As mentioned before, there are many factors which influence the springback behaviour. Therefore, a parametric study of the friction coefficient clearance between die and punch is performed in this case. In this study the friction coefficient is varied at equal intervals of 0.01 in between 0.10 and 0.15. Fig. 4 shows that a higher coefficient of friction results in a lower springback in the aluminium panel. This is due to the fact that the existence of friction is beneficial to reduce the rebound.

In a second case, the gap between the forming tools are varied from 3.2 to 4.0 mm, which gives a clearance varying from 0 to 0.8 mm. Fig. 5 shows that the springback increases approximately linearly with the increase in the clearance for all cases. The maximum springback is found with a higher value of clearance.

A mesh sensitivity analysis is also carried out by increasing the number of the elements of the blank. In this study, the element size varies between 10 mm and 50 mm, the corresponding number of elements is noted and the springback value is calculated at the end of the trimming operation. In Fig. 6, the springback value is plotted against the number of elements. The plot shows that nearly 30,000 elements (element size of 20 mm) are required for the converged springback results.

In this case study, thermo-mechanical coupled FE simulations are performed to predict the thickness distribution, wrinkles, and flow behaviour of weld spots in patchwork blanks. Two different blanks of 22MnB5 with 1.5 and 1.6 mm thickness are used for manufacturing a B-pillar. The chemical composition and material properties of 22MnB5 are shown in Tables 3 and 4. In the hot stamping process, a blank is initially heated up to 950 °C to its austenitic temperature. Then it is placed in room temperature forming die and followed by simultaneous forming and quenching.

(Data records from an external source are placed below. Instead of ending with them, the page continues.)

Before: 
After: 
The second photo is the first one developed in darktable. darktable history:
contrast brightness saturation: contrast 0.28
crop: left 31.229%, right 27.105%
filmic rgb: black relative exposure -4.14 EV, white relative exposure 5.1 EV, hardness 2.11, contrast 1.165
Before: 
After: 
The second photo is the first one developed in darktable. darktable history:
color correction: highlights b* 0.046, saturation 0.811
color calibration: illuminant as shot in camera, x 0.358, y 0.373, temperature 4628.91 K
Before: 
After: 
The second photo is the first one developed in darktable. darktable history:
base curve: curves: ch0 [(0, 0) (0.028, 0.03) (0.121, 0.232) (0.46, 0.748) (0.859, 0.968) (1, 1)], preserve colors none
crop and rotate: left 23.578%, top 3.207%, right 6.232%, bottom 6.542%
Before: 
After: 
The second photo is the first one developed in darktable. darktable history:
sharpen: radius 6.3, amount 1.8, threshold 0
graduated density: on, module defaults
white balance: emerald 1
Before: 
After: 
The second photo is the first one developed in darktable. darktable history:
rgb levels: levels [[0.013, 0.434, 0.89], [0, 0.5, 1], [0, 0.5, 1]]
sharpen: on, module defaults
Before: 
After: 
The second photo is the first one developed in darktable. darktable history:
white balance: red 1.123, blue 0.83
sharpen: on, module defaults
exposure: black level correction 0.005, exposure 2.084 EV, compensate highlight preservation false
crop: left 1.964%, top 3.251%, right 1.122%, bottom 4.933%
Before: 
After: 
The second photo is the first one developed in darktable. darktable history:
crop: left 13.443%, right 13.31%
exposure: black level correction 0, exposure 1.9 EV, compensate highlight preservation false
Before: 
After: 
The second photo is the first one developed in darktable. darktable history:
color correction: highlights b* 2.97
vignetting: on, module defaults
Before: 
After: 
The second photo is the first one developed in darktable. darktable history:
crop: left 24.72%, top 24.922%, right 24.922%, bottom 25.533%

In the FE simulation, the main blank and patched blank are built separately. The connection between the main blank and patched blank are modelled with the welding points. The layout of welding spot should be designed according to the geometric shape and blank thickness to prevent the wrinkles. The size of the patchwork blank is defined according to the requirement of the strength and deformation behaviour of the component. The sketch of the main blank, patched blank, and location of spot weld is shown in Fig. 7.

Wrinkles and cracks are the major defects in the deep drawing of the patchwork blank. Fig. 8 shows a formability analysis of a hot stamped B‑pillar manufactured from a patchwork blank. Wrinkling usually occurs in the middle region. This is because of the material flow as well as the deformation behaviour of the patchwork blank. The material flow and deformation behaviour is strongly dependent on the design of weld-spot and part geometry. Three cross-sections are selected on the formed part to analyse the thickness distribution Fig. 9a–c. shows the selected measuring point along the three cross-sections and the corresponding thickness value. Points 9 and 10 are on the patch (inner side of punch corner), and the highest thickness in each cross-section is shown. Points 9 and 10 are under the thickening and compression zone in the forming limit diagram. Points 3, 5, and 6 are on the outer corner of the punch, and the thinning at each cross-section is shown. Points 3–9 and 5–10 prove the theory of simple bending. Fig. 10 shows the strip draw-in of the patchwork blank, which is useful for understanding the flow behaviour and final position of the weld-spot in the deformed component. Three weld-spots are selected for the draw-in analysis, two are in the end position of the blank and one in the central position. The plot shows the three dimensional position of the weld-spot in the whole deep drawn process. The Z‑coordinate represents the deep drawing direction, the X‑coordinate represents the rolling direction of the sheet. Plot 10-b shows the flow behaviour of sheet at Weld-spot 1. After a punch stroke of 125 mm, the sheet (weld-spot) moves 1 mm in the rolling direction and 35 mm in the Y‑direction. In Plot 10-c, Weld-spot 2 sheet moves 10.5 mm in the rolling direction and 2 mm in the Y‑direction. In Plot 10-d the Weld-spot 3 sheet moves 6 mm in the rolling direction and 13 mm in the Y‑direction. These observations are very helpful to select the size and shape of the patch and number of the weld spot and its position on the weld spot.